Corriere dello Sport

Spalletti non sa fingere

- Di Giancarlo Dotto

Ifischi no, non li merita. Ha ragione e ha fatto bene a ribadirlo. Con serenità e fermezza. L’aveva già detto quando venne da interista all’Olimpico, ma non servì. Fu fischiato di brutto e forse sarà così anche oggi, ma le cose ingenerose possono accadere una, due, mille volte, non per questo saranno meno ingenerose. Fischieran­no oggi all’Olimpico contro Spalletti solo i poveri di spirito e i deboli di memoria. I poveri di spirito non avranno letto o comunque apprezzato il bellissimo messaggio che Lucio ha voluto spedire ai suoi ex tifosi, alla vigilia di una partita sempre acida di suo: «Roma-Napoli è la partita della mia vita e Roma non sarà mai una mia nemica». Colpi ruffiani da spalmare alla vigilia di una partita in cui ci si gioca tanto? Non conoscete Lucio. Lucio non sa mentire. Ovvero, mente come qualunque umano al mondo, ma si fa tanare dopo un secondo. Non ha imparato a mettersi in maschera e dubito che ne abbia voglia, anche perché lui deve fare i conti con una coscienza implacabil­e, le galline di Cioni, gli amici di sempre. Fai o dici una cazzata e non lo sai? Ci pensano loro a fartelo sapere. Per quanti progressi abbia fatto, Spalletton­e resta molto lontano dal dominio scenico dello Specialone, miscela debordante di intelligen­za e narcisismo. Mourinho può dire qualunque cosa ed essere credibile sempre.

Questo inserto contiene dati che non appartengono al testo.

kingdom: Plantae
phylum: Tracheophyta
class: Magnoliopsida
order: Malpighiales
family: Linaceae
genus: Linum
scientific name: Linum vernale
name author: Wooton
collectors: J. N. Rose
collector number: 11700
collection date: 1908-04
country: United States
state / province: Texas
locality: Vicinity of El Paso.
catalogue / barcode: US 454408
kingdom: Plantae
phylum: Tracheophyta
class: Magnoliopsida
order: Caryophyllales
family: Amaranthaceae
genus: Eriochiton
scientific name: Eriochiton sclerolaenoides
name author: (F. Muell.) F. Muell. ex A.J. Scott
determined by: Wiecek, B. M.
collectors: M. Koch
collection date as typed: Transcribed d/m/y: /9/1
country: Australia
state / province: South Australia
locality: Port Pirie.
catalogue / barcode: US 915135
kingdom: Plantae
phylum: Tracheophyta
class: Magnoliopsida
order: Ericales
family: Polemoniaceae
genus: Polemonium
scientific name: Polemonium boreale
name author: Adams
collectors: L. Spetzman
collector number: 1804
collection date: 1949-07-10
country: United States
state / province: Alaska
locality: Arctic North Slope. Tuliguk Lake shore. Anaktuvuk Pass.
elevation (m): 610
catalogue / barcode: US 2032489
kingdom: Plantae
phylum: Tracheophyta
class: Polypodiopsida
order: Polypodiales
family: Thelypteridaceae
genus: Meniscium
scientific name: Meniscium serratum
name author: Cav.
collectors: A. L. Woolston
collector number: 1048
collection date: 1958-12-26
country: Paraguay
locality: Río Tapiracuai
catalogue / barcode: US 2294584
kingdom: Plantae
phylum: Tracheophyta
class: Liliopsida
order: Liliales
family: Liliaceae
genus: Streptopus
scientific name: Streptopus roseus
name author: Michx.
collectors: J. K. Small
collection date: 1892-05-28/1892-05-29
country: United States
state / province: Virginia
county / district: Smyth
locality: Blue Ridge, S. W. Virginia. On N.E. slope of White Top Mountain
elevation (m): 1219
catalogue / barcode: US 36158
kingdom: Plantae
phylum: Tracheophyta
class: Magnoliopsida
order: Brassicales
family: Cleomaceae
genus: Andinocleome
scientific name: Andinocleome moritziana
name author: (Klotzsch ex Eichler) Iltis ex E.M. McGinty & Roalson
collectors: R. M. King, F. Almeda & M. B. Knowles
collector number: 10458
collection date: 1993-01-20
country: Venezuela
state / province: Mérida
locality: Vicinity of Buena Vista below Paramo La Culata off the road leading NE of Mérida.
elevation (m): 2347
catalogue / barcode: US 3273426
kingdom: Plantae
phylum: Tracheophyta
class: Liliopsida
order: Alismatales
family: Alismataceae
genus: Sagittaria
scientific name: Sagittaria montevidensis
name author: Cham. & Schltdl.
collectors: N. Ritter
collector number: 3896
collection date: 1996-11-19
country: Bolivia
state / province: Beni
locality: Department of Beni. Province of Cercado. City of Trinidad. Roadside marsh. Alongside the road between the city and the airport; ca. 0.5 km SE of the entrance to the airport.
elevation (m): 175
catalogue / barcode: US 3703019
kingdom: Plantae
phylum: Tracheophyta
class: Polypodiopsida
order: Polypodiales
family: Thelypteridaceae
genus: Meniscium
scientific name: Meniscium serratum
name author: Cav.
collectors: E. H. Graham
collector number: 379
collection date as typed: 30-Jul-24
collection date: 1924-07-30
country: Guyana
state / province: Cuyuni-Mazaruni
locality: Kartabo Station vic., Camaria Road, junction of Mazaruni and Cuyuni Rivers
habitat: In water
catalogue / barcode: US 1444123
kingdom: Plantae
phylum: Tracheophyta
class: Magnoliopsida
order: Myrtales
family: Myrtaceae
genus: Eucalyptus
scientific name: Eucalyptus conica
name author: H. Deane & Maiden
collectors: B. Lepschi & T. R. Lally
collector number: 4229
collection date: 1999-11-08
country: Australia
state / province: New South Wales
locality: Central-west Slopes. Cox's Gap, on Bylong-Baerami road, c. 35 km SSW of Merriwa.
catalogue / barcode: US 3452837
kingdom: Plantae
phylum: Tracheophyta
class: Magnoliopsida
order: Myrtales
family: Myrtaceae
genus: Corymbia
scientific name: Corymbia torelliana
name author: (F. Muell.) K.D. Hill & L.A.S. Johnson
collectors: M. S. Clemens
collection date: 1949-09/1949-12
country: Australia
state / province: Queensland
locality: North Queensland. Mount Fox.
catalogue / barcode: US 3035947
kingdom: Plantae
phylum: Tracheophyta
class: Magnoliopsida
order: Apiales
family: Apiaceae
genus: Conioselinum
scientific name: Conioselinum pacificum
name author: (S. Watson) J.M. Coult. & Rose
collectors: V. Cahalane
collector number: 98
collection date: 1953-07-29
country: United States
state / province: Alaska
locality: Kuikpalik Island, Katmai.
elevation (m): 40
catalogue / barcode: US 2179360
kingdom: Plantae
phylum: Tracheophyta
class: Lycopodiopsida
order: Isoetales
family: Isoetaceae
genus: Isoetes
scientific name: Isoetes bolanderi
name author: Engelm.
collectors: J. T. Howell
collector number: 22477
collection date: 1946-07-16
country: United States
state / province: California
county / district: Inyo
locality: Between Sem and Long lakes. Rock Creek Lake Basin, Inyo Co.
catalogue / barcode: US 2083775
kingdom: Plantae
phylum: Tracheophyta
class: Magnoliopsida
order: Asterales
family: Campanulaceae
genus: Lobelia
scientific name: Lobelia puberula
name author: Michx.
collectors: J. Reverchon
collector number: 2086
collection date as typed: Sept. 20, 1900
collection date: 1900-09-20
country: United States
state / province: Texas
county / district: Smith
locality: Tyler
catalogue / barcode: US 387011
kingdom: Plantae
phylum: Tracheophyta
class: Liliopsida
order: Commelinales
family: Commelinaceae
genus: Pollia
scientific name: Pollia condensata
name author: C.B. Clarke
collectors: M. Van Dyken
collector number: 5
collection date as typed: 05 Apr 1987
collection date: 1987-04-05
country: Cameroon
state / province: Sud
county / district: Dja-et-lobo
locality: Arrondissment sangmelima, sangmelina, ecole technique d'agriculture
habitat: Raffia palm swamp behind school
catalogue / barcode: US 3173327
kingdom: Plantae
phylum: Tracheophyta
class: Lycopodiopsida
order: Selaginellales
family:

I deboli di memoria fischieran­no anche loro a sproposito. Sono di Spalletti gli ultimi titoli della Roma. Quando arriva la prima volta, 2005, è un parvenu che ha fatto cose eccelse all’Udinese, ovvero la periferia dell’impero. Quanta felicità in quelle undici vittorie consecutiv­e? Quanti conigli dal cilindro e quanta estasi da bel gioco? Tutto dimenticat­o? Così facile dimenticar­e? Lione, Madrid. I Taddei e i Perrotta reinventat­i. I tifosi romanisti non fecero in tempo ad amare Luis Enrique e Rudi Garcia, il primo per rapida consunzion­e, il secondo per la brutale uscita di scena. Tornò sette anni dopo, gennaio del 2016, Lucio, in piena emergenza, e furono ancora godute. Di punti e di gioco. La storia di Totti lo ha bruciato vivo e prima o poi dovrà essere riscritta. Spalletti era amico di Totti, anche troppo amico (non escludo l’inconscio bisogno di darsi un ombrello gigante, lui che ha sempre macinato fantasmi, incluso quello di non essere mai all’altezza). Non fu Spalletti il killer di Totti, non ci fu nessun killeraggi­o, ma una società intera che, per ragioni condivisib­ili o meno, aveva stabilito che Totti a oltranza non era un bene per la crescita della Roma. Spalletti, “piccolo uomo”, il ragazzo di campagna, ha subito un linciaggio, come altro chiamarlo, e non meritava nemmeno questo. Farlo passare nella serie televisiva come un ottuso livoroso ha messo sale nella piaga ancora aperta. Sabatini ha ragione: Spalletti è il più grande di tutti. Lo sarà davvero il giorno in cui saprà calmare le tempeste emotive che spesso lo hanno fuorviato. Le sue recenti uscite pubbliche dicono che è sulla buona strada. Gli serve ora un grande titolo, una vittoria inequivoca­bile. Napoli sembra la città giusta al momento giusto.